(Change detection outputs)
--- START ---
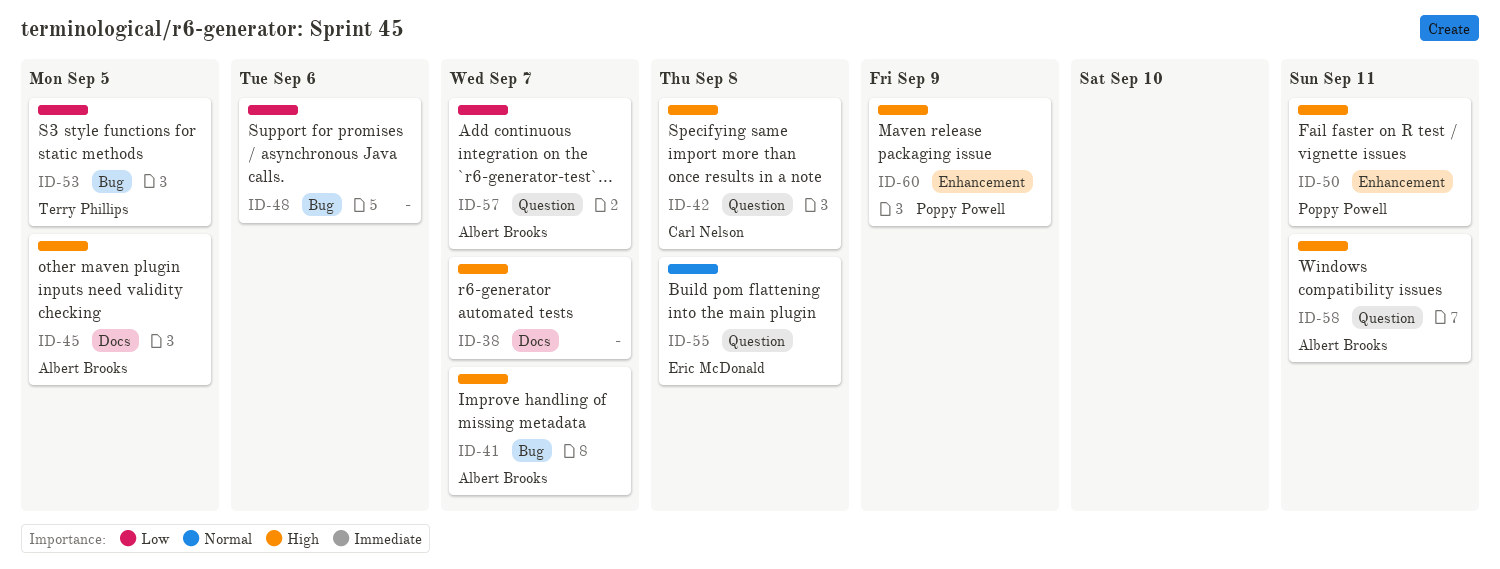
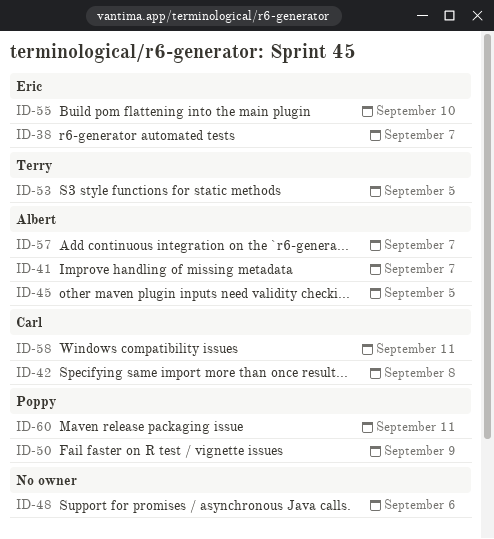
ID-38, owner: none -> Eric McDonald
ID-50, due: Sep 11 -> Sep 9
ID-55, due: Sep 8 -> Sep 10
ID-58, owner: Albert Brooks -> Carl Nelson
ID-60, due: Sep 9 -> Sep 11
--- END ---
• WHAT IS EXPECTED
Display each line of the data where "owner" occurs.

• RESPONSE TO THE EXERCISE
ID-38, owner: none -> Eric McDonald
ID-58, owner: Albert Brooks -> Carl Nelson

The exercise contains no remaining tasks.